Die Verlagerung der Gesetzgebungskompetenz wird in Fachkreisen parteiübergreifend abgelehnt, denn hier wird ein Kernbereich staatlicher Tätigkeit berührt, der besonders intensive Eingriffe in die Grundrechte legitimiert. Es wäre ein Verstoß gegen das Gebot gleicher Lebensverhältnisse in den Ländern, wenn derart erhebliche Grundrechtsbeschränkungen unterschiedlich ausgestaltet würden. Bliebe es nicht bei einer bundeseinheitlichen Regelung, würden wir alsbald 16 verschiedene Landesgesetze haben mit der Folge, dass die über 100 Jahre lang als Ziel angestrebte Einheit des Strafvollzugsrechts aufgelöst wäre. Die Folge wäre eine Rechtszersplitterung. Gerade

das Strafvollzugsgesetz bildet aber eine Einheit mit dem Strafgesetzbuch und dem Strafprozessrecht. Es wäre eine seltsame Vorstellung, wenn das Recht, nach dem ein Straftäter sich schuldig gemacht und nach dem er verurteilt wird, einheitlich wäre und nur das Recht, nach dem die Strafe vollstreckt zu werden hat, von Bundesland zu Bundesland unterschiedlich wäre.

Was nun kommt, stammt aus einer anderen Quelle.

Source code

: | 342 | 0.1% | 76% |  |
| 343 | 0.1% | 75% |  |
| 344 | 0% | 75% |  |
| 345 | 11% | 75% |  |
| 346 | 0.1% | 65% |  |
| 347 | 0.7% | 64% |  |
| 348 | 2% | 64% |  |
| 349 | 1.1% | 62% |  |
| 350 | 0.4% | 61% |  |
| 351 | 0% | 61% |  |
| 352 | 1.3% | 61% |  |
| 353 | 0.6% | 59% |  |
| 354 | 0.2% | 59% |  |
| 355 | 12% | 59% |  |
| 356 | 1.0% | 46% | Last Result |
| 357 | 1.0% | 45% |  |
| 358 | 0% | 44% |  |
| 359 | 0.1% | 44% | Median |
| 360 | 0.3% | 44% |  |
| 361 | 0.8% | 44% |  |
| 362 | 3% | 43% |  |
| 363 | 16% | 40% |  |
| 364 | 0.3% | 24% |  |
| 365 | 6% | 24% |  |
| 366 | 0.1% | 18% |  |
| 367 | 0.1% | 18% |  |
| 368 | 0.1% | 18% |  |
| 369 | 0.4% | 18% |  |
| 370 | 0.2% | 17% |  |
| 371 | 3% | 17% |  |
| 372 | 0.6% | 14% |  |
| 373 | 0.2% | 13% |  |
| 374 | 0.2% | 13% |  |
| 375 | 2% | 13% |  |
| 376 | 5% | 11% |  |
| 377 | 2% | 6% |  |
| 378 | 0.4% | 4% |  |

(Beifall bei der SPD und der GAL)

Die Qualität des deutschen Strafvollzuges ist bei allen Schwächen, die es im Einzelnen gibt und bei allen Mängeln, die immer wieder auftauchen, gut. Dies hat nicht zuletzt mit den gesetzlichen Regelungen zu tun, nach denen Strafvollzug in Deutschland stattfindet.

Nicht umsonst nehmen sich die jungen Demokratien in Osteuropa die deutschen Regelungen in diesem Bereich zum Vorbild. Es steht zu befürchten, dass eine Zersplitterung dieser Vorschriften in 16 Einzelgesetze zu erheblichen Qualitätsverlusten und Rückschlägen im Strafvollzug insgesamt führen werden, denn einher geht nicht gerade ein Mehr, sondern ein Weniger an Sicherheit. Die Zusammenarbeit der Länder würde überdies erschwert werden, wenn es zum Beispiel um die Verlegung von Gefangenen oder die Bildung von Vollzugsgemeinschaften geht.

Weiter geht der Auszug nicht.